**THE PROBLEM:** A single number is the answer: the count of lines below that contain "Rosh".

[Stored data entries]
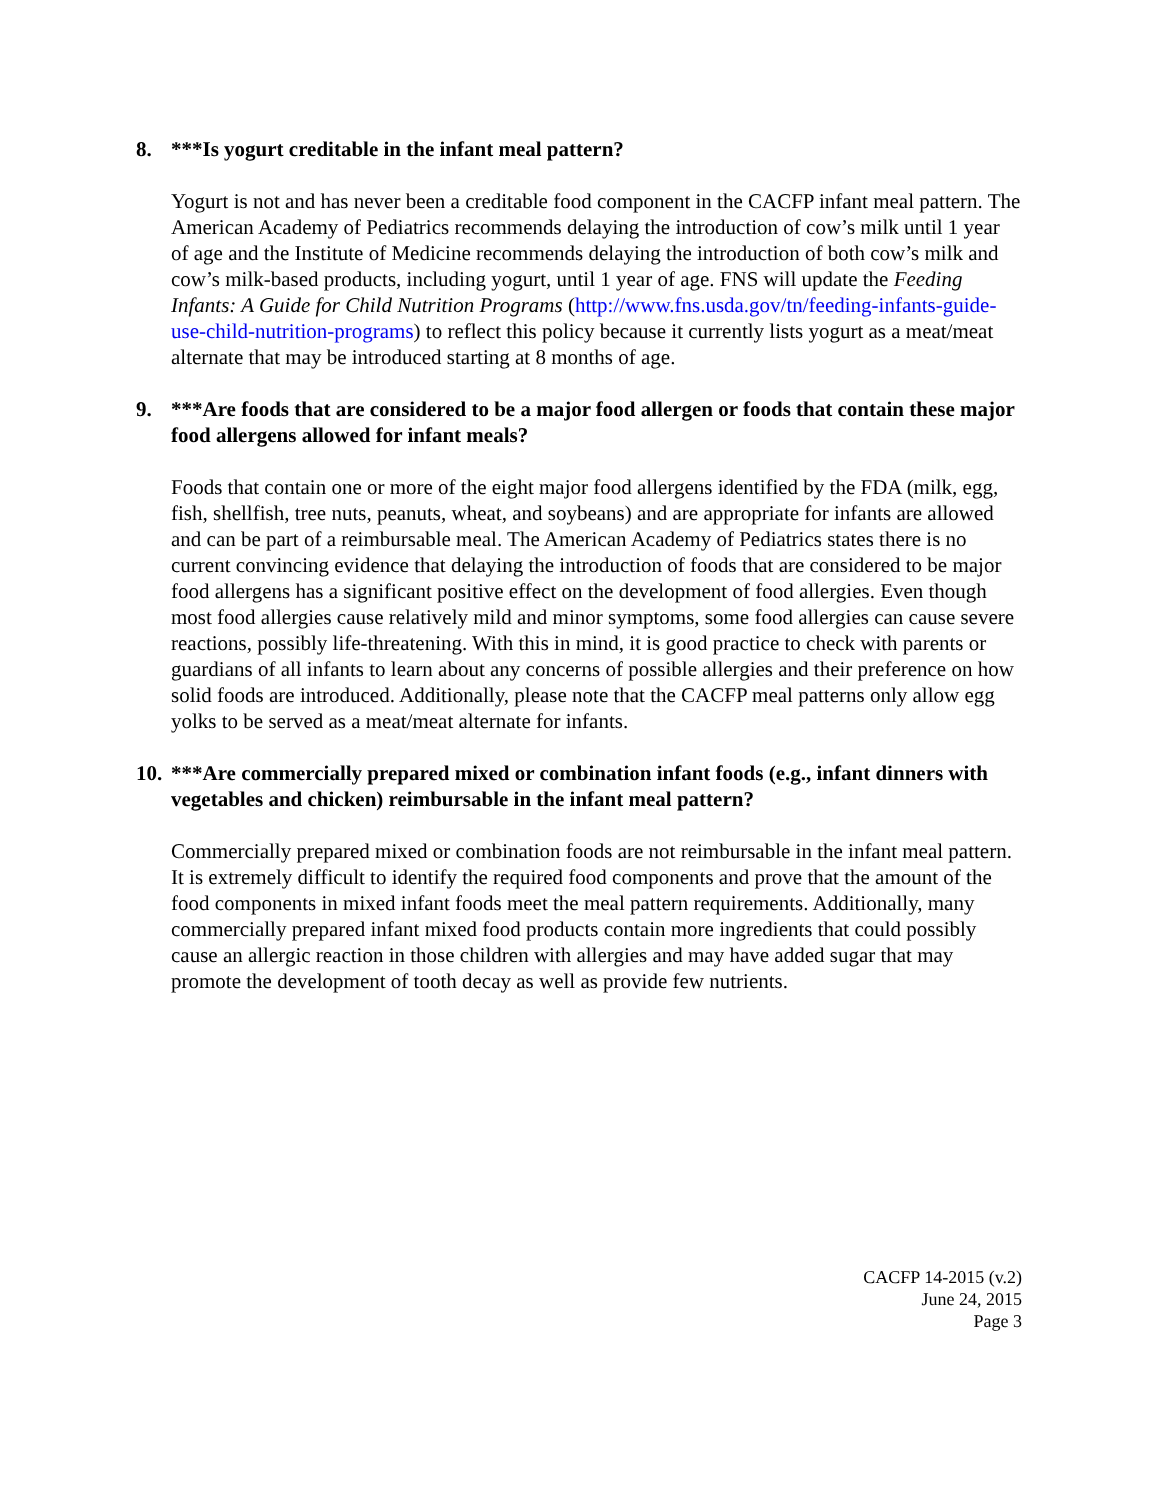8. ***Is yogurt creditable in the infant meal pattern?
Yogurt is not and has never been a creditable food component in the CACFP infant meal pattern. The American Academy of Pediatrics recommends delaying the introduction of cow’s milk until 1 year of age and the Institute of Medicine recommends delaying the introduction of both cow’s milk and cow’s milk-based products, including yogurt, until 1 year of age. FNS will update the Feeding Infants: A Guide for Child Nutrition Programs (http://www.fns.usda.gov/tn/feeding-infants-guide-use-child-nutrition-programs) to reflect this policy because it currently lists yogurt as a meat/meat alternate that may be introduced starting at 8 months of age.
9. ***Are foods that are considered to be a major food allergen or foods that contain these major food allergens allowed for infant meals?
Foods that contain one or more of the eight major food allergens identified by the FDA (milk, egg, fish, shellfish, tree nuts, peanuts, wheat, and soybeans) and are appropriate for infants are allowed and can be part of a reimbursable meal. The American Academy of Pediatrics states there is no current convincing evidence that delaying the introduction of foods that are considered to be major food allergens has a significant positive effect on the development of food allergies. Even though most food allergies cause relatively mild and minor symptoms, some food allergies can cause severe reactions, possibly life-threatening. With this in mind, it is good practice to check with parents or guardians of all infants to learn about any concerns of possible allergies and their preference on how solid foods are introduced. Additionally, please note that the CACFP meal patterns only allow egg yolks to be served as a meat/meat alternate for infants.
10. ***Are commercially prepared mixed or combination infant foods (e.g., infant dinners with vegetables and chicken) reimbursable in the infant meal pattern?
Commercially prepared mixed or combination foods are not reimbursable in the infant meal pattern. It is extremely difficult to identify the required food components and prove that the amount of the food components in mixed infant foods meet the meal pattern requirements. Additionally, many commercially prepared infant mixed food products contain more ingredients that could possibly cause an allergic reaction in those children with allergies and may have added sugar that may promote the development of tooth decay as well as provide few nutrients.
CACFP 14-2015 (v.2)
June 24, 2015
Page 3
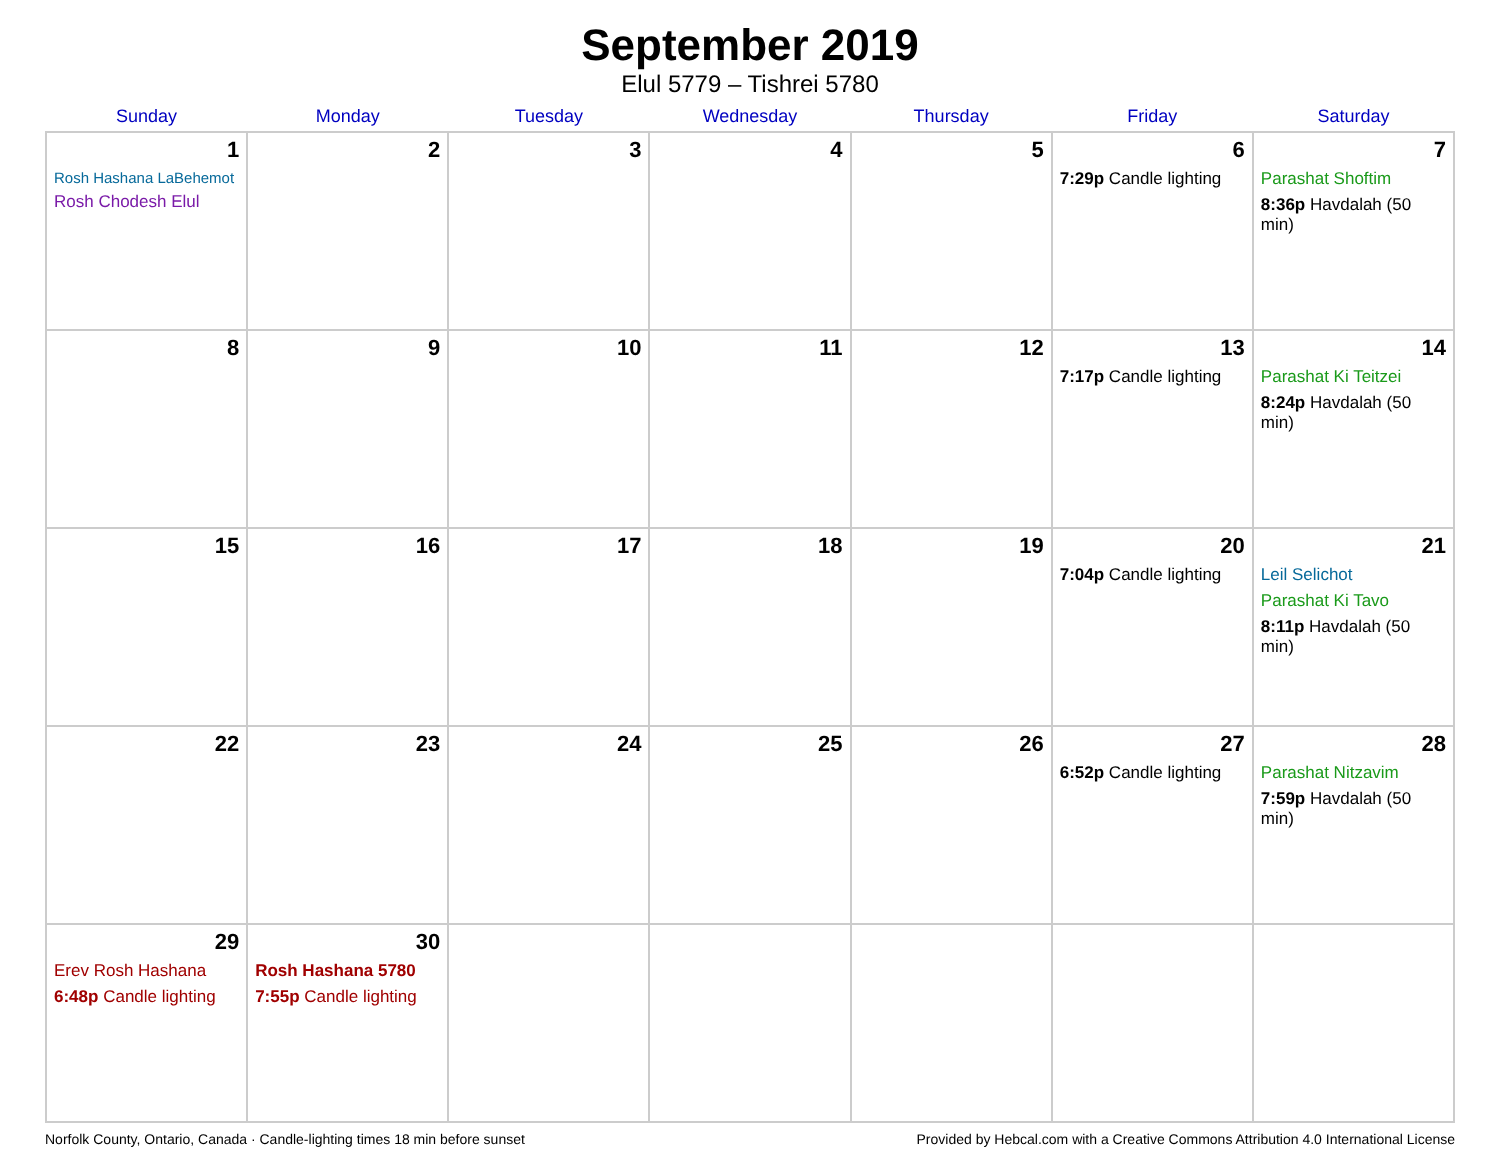September 2019
Elul 5779 – Tishrei 5780
| Sunday | Monday | Tuesday | Wednesday | Thursday | Friday | Saturday |
| --- | --- | --- | --- | --- | --- | --- |
| 1 Rosh Hashana LaBehemot Rosh Chodesh Elul | 2 | 3 | 4 | 5 | 6 7:29p Candle lighting | 7 Parashat Shoftim 8:36p Havdalah (50 min) |
| 8 | 9 | 10 | 11 | 12 | 13 7:17p Candle lighting | 14 Parashat Ki Teitzei 8:24p Havdalah (50 min) |
| 15 | 16 | 17 | 18 | 19 | 20 7:04p Candle lighting | 21 Leil Selichot Parashat Ki Tavo 8:11p Havdalah (50 min) |
| 22 | 23 | 24 | 25 | 26 | 27 6:52p Candle lighting | 28 Parashat Nitzavim 7:59p Havdalah (50 min) |
| 29 Erev Rosh Hashana 6:48p Candle lighting | 30 Rosh Hashana 5780 7:55p Candle lighting | | | | | |
Norfolk County, Ontario, Canada · Candle-lighting times 18 min before sunset Provided by Hebcal.com with a Creative Commons Attribution 4.0 International License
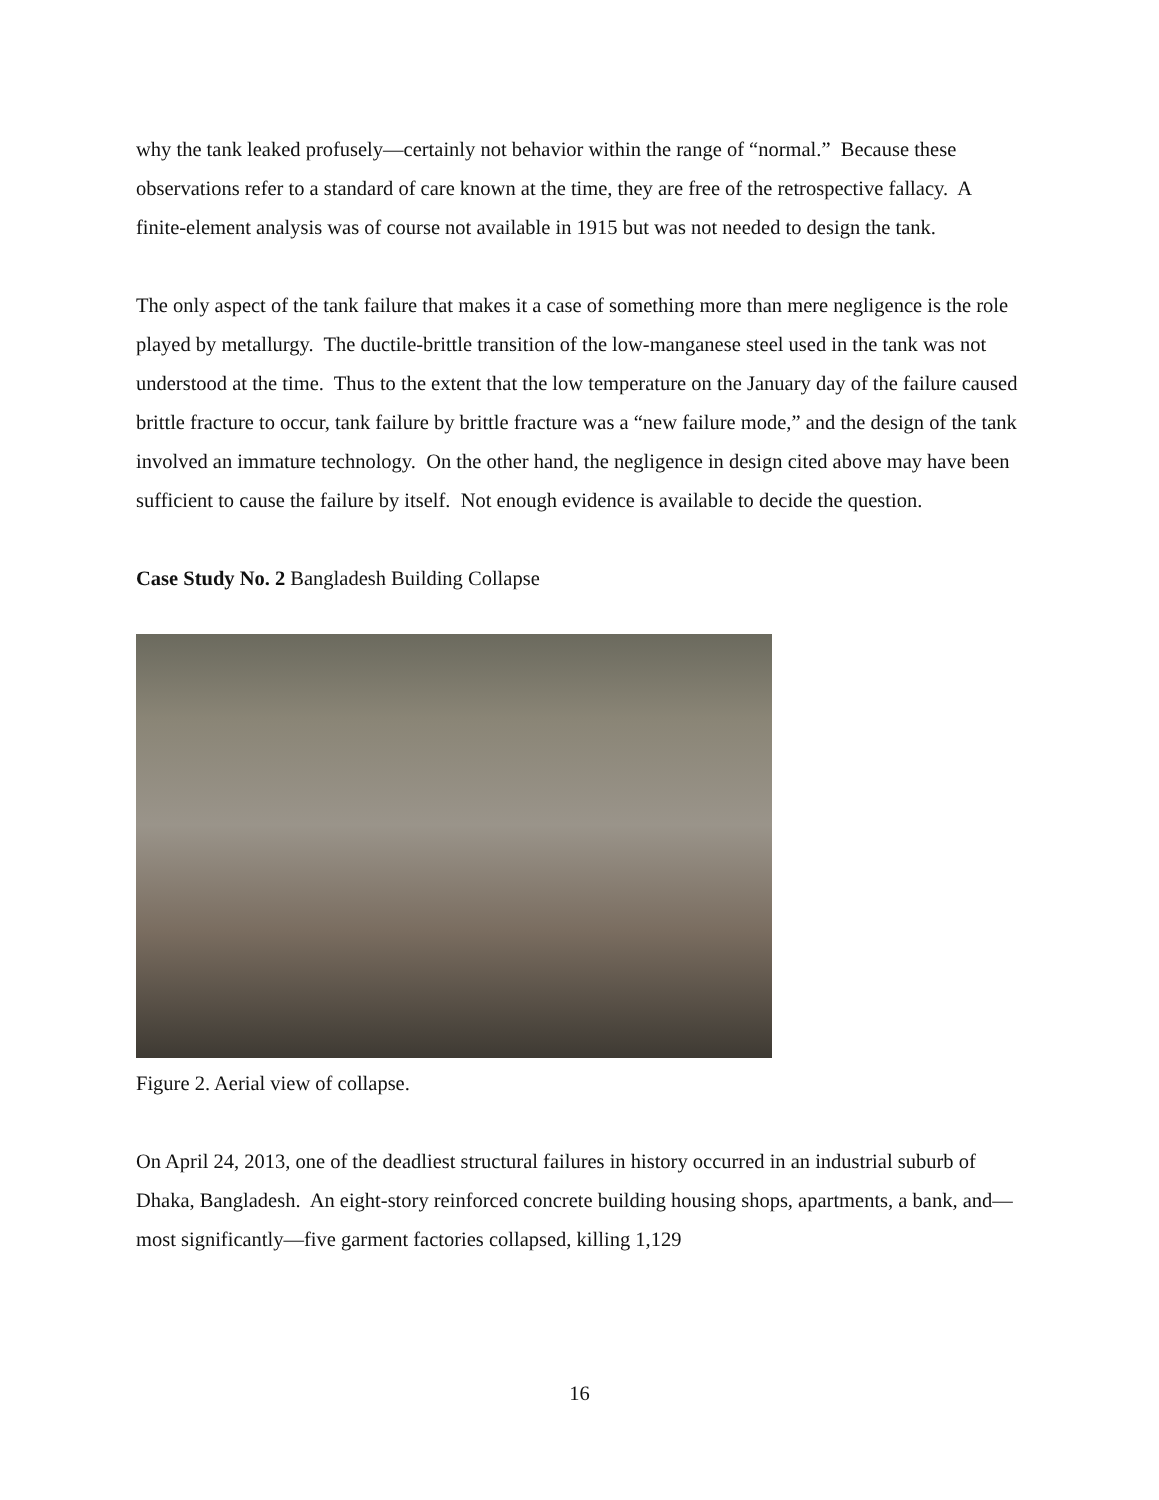why the tank leaked profusely—certainly not behavior within the range of “normal.” Because these observations refer to a standard of care known at the time, they are free of the retrospective fallacy. A finite-element analysis was of course not available in 1915 but was not needed to design the tank.
The only aspect of the tank failure that makes it a case of something more than mere negligence is the role played by metallurgy. The ductile-brittle transition of the low-manganese steel used in the tank was not understood at the time. Thus to the extent that the low temperature on the January day of the failure caused brittle fracture to occur, tank failure by brittle fracture was a “new failure mode,” and the design of the tank involved an immature technology. On the other hand, the negligence in design cited above may have been sufficient to cause the failure by itself. Not enough evidence is available to decide the question.
Case Study No. 2 Bangladesh Building Collapse
Figure 2. Aerial view of collapse.
On April 24, 2013, one of the deadliest structural failures in history occurred in an industrial suburb of Dhaka, Bangladesh. An eight-story reinforced concrete building housing shops, apartments, a bank, and—most significantly—five garment factories collapsed, killing 1,129
16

**ANSWER FOR THIS EXERCISE:** 2